Normalized ranking places OIST as first in Japan and top ten globally.
The Nature Index Annual Tables showcase institutions with the highest outputs of top-quality research. And now, for the first time, this includes a normalized ranking — placing the Okinawa Institute of Science and Technology Graduate University (OIST) as first in Japan and in the global top ten, along with three other BRIDGE Network institutions.
The new ranking considers the number of high-quality articles published as a proportion of an institute’s overall output in the natural sciences, as opposed to a simple raw number of articles. This reveals a very different set of leaders among academic institutions.
“The inclusion this year of a normalized ranking draws to light some smaller institutes that are proportionally outstripping research powerhouses,” says David Swinbanks, Founder of the Nature Index.
“The smallest institutions in the top ten have some common features: ambition, as disclosed by mission statements about striving to be the best in the world, interdisciplinarity, with the strong embrace of collaboration across fields, and in several cases, the backing of Nobel laureates.”

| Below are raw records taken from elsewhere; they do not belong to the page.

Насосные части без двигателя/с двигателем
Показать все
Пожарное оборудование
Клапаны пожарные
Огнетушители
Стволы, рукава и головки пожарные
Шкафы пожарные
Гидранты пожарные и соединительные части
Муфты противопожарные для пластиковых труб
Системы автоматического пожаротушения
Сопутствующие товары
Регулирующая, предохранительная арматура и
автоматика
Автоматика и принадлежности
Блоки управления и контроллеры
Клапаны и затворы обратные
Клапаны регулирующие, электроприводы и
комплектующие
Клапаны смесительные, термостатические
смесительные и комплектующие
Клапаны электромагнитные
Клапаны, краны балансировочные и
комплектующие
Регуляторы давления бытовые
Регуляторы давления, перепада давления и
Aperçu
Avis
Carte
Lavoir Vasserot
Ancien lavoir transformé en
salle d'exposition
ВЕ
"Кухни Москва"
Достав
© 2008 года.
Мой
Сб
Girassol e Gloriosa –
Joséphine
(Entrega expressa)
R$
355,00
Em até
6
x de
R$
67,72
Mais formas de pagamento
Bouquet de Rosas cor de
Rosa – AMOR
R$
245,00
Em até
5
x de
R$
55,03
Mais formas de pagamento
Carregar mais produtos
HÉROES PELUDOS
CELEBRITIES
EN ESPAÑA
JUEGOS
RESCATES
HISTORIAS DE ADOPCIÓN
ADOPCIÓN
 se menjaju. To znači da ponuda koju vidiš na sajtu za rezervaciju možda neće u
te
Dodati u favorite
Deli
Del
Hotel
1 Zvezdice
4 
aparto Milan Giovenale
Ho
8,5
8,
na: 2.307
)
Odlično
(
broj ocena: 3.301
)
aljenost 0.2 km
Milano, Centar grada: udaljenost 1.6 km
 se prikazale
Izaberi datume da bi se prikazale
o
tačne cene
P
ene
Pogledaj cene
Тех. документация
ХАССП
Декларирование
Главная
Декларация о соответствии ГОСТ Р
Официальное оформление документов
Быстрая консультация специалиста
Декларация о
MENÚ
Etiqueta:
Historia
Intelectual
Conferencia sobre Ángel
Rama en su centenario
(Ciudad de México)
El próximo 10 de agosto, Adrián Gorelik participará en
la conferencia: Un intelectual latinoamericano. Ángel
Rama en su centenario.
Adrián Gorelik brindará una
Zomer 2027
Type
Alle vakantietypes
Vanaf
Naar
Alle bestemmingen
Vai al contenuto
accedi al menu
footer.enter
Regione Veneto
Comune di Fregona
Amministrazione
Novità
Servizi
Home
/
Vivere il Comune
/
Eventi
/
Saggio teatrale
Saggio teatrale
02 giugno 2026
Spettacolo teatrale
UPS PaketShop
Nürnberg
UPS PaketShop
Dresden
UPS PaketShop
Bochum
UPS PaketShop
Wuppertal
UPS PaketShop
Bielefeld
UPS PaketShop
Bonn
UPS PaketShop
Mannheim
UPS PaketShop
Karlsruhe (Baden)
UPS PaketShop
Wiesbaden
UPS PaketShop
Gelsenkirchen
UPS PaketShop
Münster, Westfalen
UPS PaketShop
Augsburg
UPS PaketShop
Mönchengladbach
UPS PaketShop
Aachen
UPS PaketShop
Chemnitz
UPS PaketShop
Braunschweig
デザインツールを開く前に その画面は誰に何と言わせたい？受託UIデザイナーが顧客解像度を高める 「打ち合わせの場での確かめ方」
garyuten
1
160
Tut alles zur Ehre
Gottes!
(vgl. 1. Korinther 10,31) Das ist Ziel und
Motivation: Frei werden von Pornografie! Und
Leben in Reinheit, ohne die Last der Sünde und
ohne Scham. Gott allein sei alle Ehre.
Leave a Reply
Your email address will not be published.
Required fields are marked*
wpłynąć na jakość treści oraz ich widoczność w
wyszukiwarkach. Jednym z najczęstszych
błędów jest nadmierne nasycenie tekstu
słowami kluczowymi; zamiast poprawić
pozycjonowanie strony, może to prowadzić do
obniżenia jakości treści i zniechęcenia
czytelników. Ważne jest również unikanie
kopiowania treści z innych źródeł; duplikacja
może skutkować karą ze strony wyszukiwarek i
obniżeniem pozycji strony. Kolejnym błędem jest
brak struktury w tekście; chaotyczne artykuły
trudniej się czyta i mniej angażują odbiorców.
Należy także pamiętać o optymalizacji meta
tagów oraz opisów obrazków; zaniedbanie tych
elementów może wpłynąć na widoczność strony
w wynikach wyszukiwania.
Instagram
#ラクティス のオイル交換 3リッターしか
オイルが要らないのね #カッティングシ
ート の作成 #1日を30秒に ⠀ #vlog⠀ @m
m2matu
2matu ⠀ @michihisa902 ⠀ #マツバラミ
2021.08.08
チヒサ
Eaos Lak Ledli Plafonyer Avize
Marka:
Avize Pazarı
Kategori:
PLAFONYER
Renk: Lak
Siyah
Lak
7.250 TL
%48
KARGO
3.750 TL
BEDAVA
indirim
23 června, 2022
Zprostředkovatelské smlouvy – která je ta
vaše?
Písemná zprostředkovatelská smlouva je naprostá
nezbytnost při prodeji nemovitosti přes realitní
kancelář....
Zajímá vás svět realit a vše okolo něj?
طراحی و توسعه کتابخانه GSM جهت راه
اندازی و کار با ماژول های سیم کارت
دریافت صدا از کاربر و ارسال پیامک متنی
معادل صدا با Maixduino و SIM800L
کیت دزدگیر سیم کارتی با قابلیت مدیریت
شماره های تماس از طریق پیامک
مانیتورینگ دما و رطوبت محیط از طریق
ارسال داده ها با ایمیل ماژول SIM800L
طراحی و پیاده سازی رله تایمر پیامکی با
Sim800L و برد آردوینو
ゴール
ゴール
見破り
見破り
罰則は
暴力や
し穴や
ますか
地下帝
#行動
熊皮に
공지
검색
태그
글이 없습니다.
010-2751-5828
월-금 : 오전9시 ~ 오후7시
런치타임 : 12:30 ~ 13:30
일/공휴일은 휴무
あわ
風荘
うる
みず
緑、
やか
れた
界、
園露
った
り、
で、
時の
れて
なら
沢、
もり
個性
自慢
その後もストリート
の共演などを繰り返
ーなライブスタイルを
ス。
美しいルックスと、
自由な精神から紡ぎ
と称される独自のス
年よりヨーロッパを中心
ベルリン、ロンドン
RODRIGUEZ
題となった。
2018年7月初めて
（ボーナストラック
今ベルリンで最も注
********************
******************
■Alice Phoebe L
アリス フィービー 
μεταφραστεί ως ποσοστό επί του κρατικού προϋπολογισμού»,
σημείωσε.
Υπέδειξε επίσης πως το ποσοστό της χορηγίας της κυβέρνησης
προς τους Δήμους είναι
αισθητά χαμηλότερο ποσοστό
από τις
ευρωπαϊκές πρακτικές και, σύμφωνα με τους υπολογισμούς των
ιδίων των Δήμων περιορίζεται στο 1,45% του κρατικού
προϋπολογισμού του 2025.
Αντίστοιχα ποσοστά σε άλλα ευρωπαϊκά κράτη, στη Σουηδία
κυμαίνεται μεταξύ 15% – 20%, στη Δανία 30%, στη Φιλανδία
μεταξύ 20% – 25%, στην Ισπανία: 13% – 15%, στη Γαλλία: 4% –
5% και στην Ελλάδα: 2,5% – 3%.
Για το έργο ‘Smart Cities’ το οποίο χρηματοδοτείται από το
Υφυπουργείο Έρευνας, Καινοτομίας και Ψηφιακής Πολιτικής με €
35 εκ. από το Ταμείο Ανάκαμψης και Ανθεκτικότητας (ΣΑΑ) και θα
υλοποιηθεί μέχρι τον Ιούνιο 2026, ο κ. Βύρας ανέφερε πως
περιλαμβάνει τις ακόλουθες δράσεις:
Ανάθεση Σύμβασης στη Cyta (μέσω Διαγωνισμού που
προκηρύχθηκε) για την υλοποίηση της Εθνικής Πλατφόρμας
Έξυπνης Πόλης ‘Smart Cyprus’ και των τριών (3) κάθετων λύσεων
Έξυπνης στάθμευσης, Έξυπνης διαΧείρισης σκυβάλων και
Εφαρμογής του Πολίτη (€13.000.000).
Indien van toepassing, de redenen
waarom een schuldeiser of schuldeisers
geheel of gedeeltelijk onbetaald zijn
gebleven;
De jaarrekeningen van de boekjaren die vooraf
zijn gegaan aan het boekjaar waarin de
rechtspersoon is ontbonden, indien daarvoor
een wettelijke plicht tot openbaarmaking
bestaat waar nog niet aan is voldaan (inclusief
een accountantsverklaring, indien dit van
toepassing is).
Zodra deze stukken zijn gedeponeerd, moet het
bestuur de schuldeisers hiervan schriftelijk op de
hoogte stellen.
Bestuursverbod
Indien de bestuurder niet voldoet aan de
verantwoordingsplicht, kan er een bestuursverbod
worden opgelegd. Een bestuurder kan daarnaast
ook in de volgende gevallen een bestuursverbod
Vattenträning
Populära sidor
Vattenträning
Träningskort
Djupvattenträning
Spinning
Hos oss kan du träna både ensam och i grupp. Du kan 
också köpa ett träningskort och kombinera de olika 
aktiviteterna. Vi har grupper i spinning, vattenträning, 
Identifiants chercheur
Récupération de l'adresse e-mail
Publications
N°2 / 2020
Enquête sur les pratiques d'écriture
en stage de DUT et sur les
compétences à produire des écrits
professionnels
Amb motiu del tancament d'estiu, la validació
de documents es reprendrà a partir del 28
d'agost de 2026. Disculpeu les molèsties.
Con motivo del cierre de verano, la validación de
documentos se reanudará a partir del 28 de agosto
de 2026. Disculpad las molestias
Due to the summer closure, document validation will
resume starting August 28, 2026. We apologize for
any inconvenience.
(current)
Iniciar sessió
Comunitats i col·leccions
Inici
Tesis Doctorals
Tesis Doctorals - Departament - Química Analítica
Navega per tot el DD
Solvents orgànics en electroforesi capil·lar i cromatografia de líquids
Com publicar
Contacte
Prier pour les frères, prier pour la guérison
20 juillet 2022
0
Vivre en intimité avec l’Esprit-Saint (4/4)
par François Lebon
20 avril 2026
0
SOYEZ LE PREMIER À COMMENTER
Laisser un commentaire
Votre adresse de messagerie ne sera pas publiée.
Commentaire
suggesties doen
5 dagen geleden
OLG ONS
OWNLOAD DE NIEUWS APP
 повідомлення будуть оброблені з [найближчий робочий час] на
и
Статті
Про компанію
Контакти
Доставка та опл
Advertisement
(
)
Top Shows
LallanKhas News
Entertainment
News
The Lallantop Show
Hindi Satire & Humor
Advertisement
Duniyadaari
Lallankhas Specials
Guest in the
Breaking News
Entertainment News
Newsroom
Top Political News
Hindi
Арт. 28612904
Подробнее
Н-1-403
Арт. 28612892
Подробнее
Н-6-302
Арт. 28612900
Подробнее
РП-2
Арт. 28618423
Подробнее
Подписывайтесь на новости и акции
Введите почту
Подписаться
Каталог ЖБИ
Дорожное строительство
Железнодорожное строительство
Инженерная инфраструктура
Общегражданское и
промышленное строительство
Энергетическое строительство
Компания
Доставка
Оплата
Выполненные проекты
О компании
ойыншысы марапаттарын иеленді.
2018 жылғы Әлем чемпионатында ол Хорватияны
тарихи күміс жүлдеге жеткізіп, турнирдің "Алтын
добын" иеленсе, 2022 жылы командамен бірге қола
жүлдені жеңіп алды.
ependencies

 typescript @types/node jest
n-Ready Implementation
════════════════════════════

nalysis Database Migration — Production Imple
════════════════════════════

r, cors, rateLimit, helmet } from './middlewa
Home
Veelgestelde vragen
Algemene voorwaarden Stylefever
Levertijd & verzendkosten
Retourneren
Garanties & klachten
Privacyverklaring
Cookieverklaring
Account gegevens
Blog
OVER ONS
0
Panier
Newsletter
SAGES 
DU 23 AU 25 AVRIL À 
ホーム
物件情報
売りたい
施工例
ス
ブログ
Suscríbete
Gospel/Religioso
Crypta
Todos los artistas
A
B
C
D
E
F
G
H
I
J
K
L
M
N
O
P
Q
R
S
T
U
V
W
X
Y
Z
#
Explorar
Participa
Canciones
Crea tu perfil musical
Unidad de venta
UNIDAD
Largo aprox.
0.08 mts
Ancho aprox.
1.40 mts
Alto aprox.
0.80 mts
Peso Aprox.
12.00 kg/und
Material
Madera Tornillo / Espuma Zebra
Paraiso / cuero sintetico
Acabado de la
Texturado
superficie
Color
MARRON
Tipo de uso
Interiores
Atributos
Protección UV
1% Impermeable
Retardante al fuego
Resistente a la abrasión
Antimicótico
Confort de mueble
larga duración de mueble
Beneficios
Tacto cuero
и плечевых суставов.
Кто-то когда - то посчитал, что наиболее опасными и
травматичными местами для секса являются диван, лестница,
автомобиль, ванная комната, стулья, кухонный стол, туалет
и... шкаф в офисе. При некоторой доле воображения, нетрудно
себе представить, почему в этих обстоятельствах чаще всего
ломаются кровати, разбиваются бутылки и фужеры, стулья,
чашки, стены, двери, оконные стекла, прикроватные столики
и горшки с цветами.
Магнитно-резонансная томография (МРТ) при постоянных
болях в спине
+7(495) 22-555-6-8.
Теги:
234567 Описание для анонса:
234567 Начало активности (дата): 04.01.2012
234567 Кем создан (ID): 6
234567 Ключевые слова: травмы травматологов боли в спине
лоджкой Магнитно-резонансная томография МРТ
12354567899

The top 100 Nature Index ranking draws on metrics known as the Article Count (AC) and Fractional Count (FC), which measure the number of articles and the contribution an institution makes to an article, respectively.
In contrast, the new normalized ranking is derived by considering the ratio of FC to the institution’s total article output in natural sciences as tracked by the Dimensions database of Digital Science. The normalization calculation allows institutions of different size to be compared on the same basis.
“Our placement in this year’s ranking demonstrates that with the appropriate conditions world class research can be performed in a very young university. We owe this to the strong support by the Japanese government and the guidance of leading scientists,” says OIST President Peter Gruss.
“It is a testament to the quality of the scientists hired by OIST, the hard work of the faculty and the wider OIST community, as well as our commitment to interdisciplinarity and collaboration. Now we must continue our focus on producing world-class scientists and world-class science.”
For the full Nature Index Annual Tables, please click here.
Correction: On 6 August 2019, OIST received news from Springer Nature that some research articles were missing from the calculation of the Nature Index. With the missing articles now included, OIST has now risen to #9 in the world (from the originally reported #10).